Everything either side—any side—has done since this nation’s founding has been in the interest of this nation. “For God and Country.” We have always wanted America to be great. And, yes, there have been periods in the nation’s history when America was great. Perceived that way by the global community. And perceived that way by its own people. And that’s where our failure has its roots; comfortably nestled in the great myth of American Exceptionalism.

The myth of American Exceptionalism is what conservatives can’t let go of. It’s what makes them think life was is like and should be like Father Knows Best and The Donna Reed Show. But America is The Simpsons. Always has been. For most of its citizenry, anyway. Yet, liberals and progressives buy into or have been duped by the myth of American Exceptionalism, too. That idea that America can be great. It can’t be great. Because it is a nation made of and guided by humans with various ideals and desires and tribes. And so, we fight. But American can be better. For all of us.

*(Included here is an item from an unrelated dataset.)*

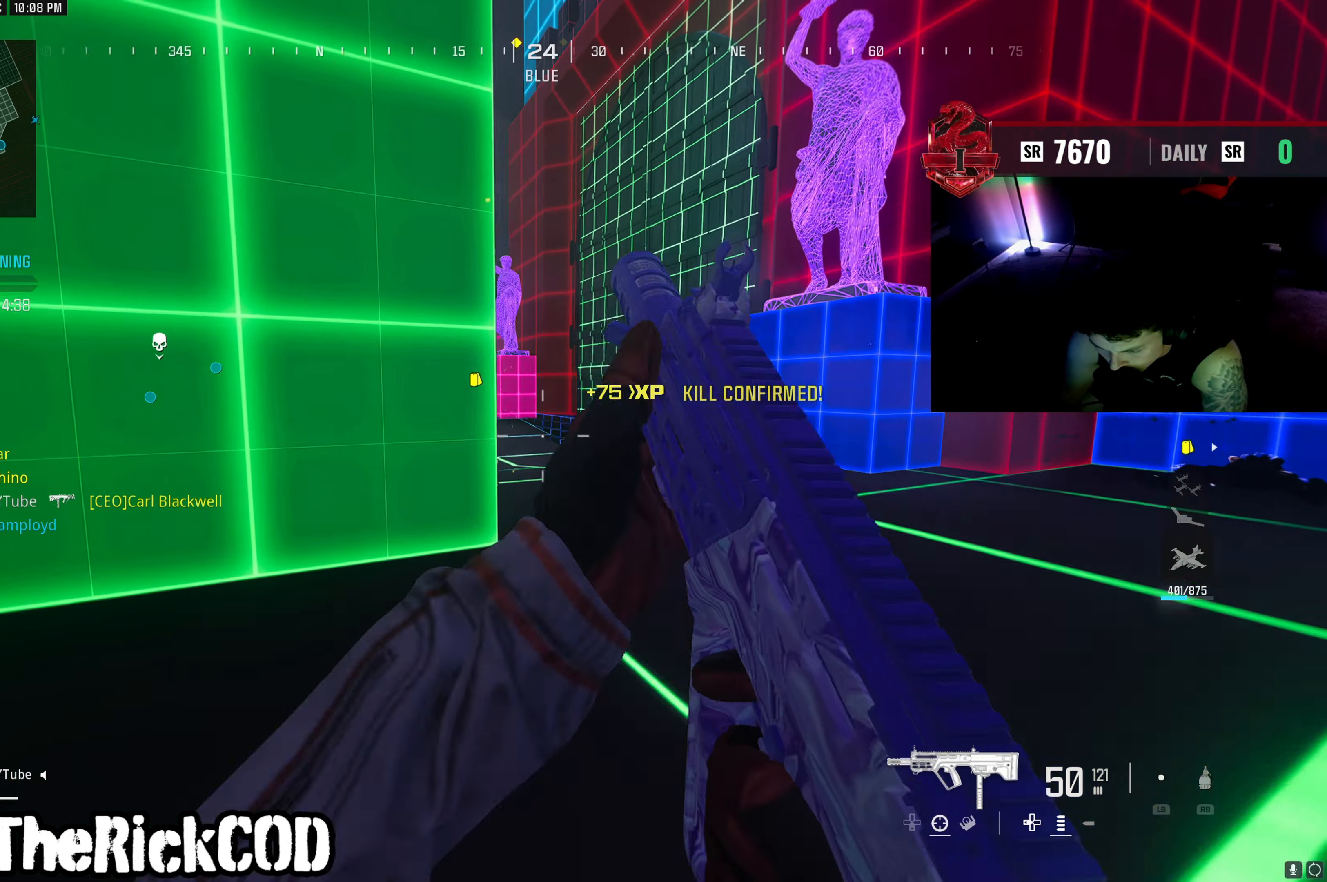
{"buttons": ["L1", "L2"], "left_stick": "up-right", "right_stick": "up-right"}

 But before that can happen, we have to stop thinking of ourselves as one nation. We’re not. We’re a chunk of land with broken governments and an electorate spinning out of control with fear and fury. We the People are too twisted up to make sound choices, caring choices, humanist choices. It’s all rightful rage and petty indignation.

We need to look inward. We need to take care of ourselves. Our household. Our extended family. Then take care of our friends. If we can all do that, then our country might become the thing we wanted it to be. Then the Myth of American Exceptionalism will become the Fact of American Humanitarian Ingenuity. We must stop acting as if there’s a unifying message, as if we all pledge allegiance to the flag for the same reasons if at all.

A nation is never greater than the sum of its parts. Thinking so is, and has been, our well-followed roadmap to destruction. Because we make up the nation. We, as a collective of units, are the nation. It is not us.

But that idea of what a nation can be, that thing we always looked to to identify us, our nation. Well, our nation has turned and left us here because we long ago turned on ourselves. 

*The term “dick” is being used metaphorically and is not to be taken as a statement of gender or sex identification, nor is it intended to exclude any persons who do not have dicks. Furthermore, use of the phrase, “pants at our ankles” is not intended to exclude any persons who choose not to, or are unable to wear pants. This, too, is a metaphor. I could have written, simply, “our country has turned away from us—turned on us—and left us vulnerable.” That is the intended meaning. I am painting a picture and comparing it to the imagery used to describe the male figure in the first paragraph. “Vulnerable” just wouldn’t have the same literary grace—if you’ll please accept my bold assumption that this writing I’m doing is literary. Point is, don’t let a dick joke get your panties in a bunch.